Trabuco Leonardo G, Villa Elizabeth, Mitra Kakoli, Frank Joachim, Schulten Klaus
Beckman Institute, University of Illinois at Urbana-Champaign, Urbana, IL 61801, USA.
Structure. 2008 May;16(5):673-83. doi: 10.1016/j.str.2008.03.005.

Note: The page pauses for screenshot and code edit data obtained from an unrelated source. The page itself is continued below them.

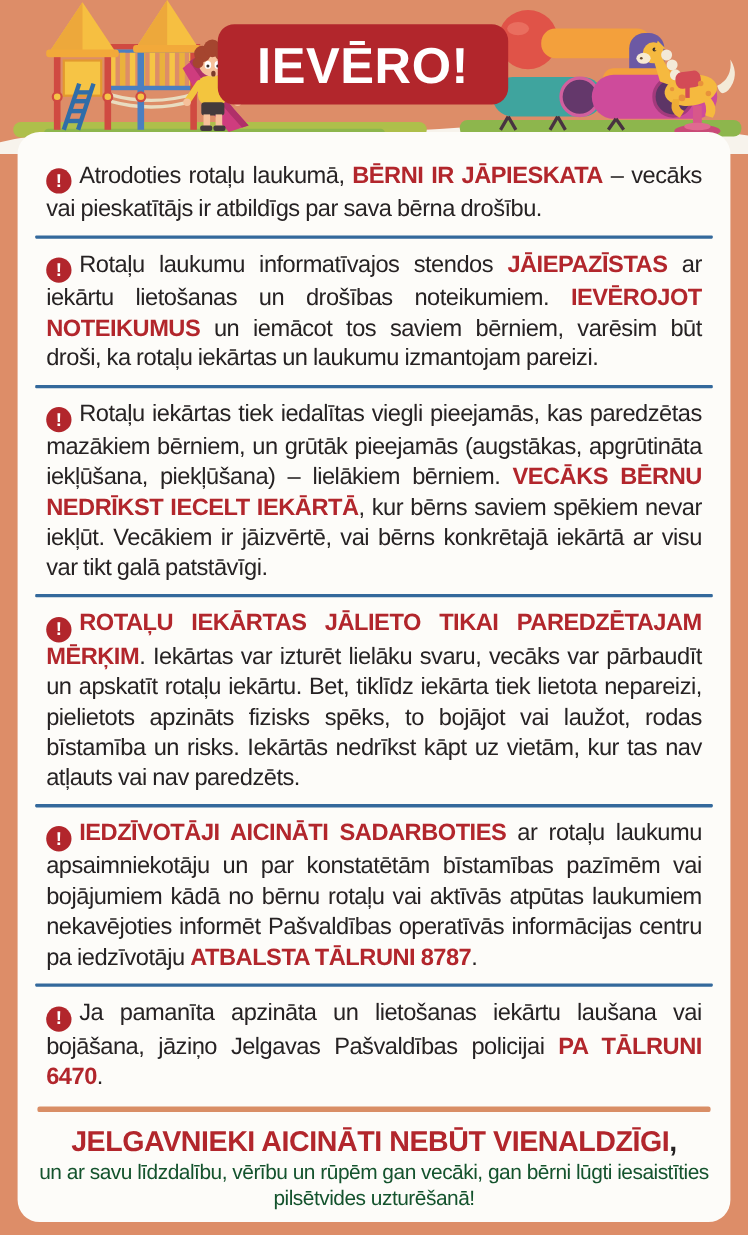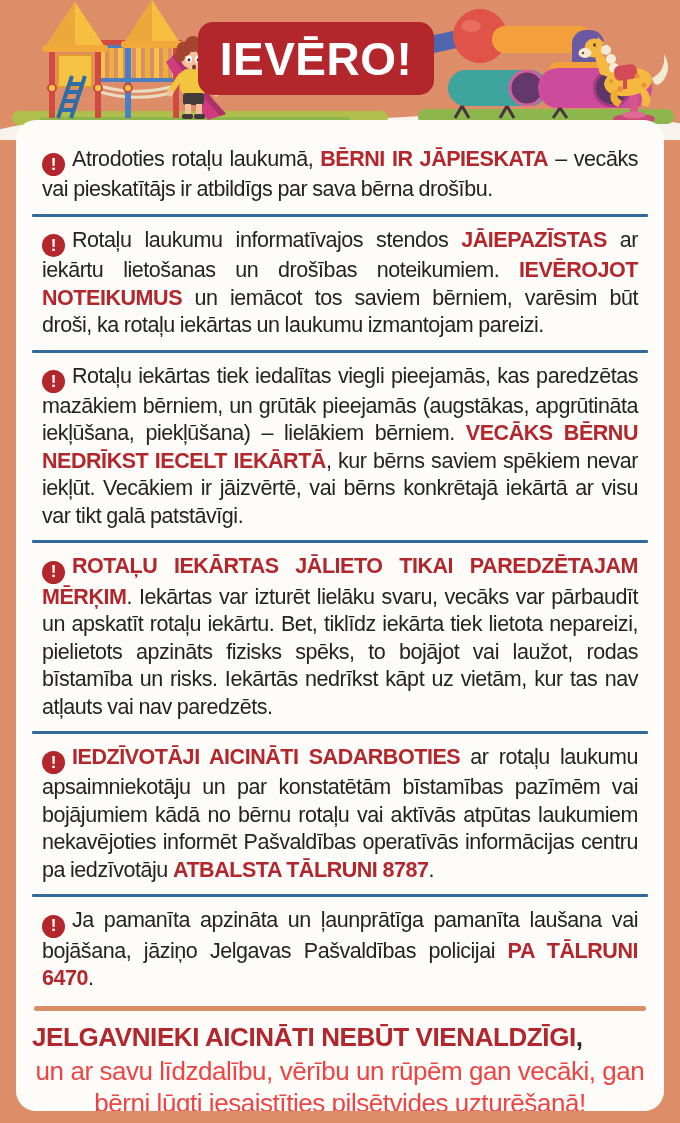--- a/index.html
+++ b/index.html
@@ -10,7 +10,7 @@
   }
   .scene{position:absolute;top:0;left:0;width:680px;height:140px;z-index:1;}
   .banner{
-    position:absolute;top:22px;left:198px;width:236px;height:73px;
+    position:absolute;top:22px;left:198px;width:264px;height:73px;
     background:#b2262c;border-radius:15px;z-index:3;
     display:flex;align-items:center;justify-content:center;
     color:#ffffff;font-weight:bold;font-size:46px;letter-spacing:0.5px;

A novel method to flexibly fit atomic structures into electron microscopy (EM) maps using molecular dynamics simulations is presented. The simulations incorporate the EM data as an external potential added to the molecular dynamics force field, allowing all internal features present in the EM map to be used in the fitting process, while the model remains fully flexible and stereochemically correct. The molecular dynamics flexible fitting (MDFF) method is validated for available crystal structures of protein and RNA in different conformations; measures to assess and monitor the fitting process are introduced. The MDFF method is then used to obtain high-resolution structures of the E. coli ribosome in different functional states imaged by cryo-EM.
本文提出了一种利用分子动力学模拟将原子结构灵活拟合到电子显微镜(EM)图谱中的新方法。模拟过程将EM数据作为外部势添加到分子动力学力场中,使得EM图谱中呈现的所有内部特征都能用于拟合过程,同时模型保持完全灵活且立体化学正确。分子动力学灵活拟合(MDFF)方法针对不同构象的蛋白质和RNA的可用晶体结构进行了验证;还介绍了评估和监测拟合过程的措施。然后,MDFF方法被用于获得通过冷冻电镜成像的处于不同功能状态的大肠杆菌核糖体的高分辨率结构。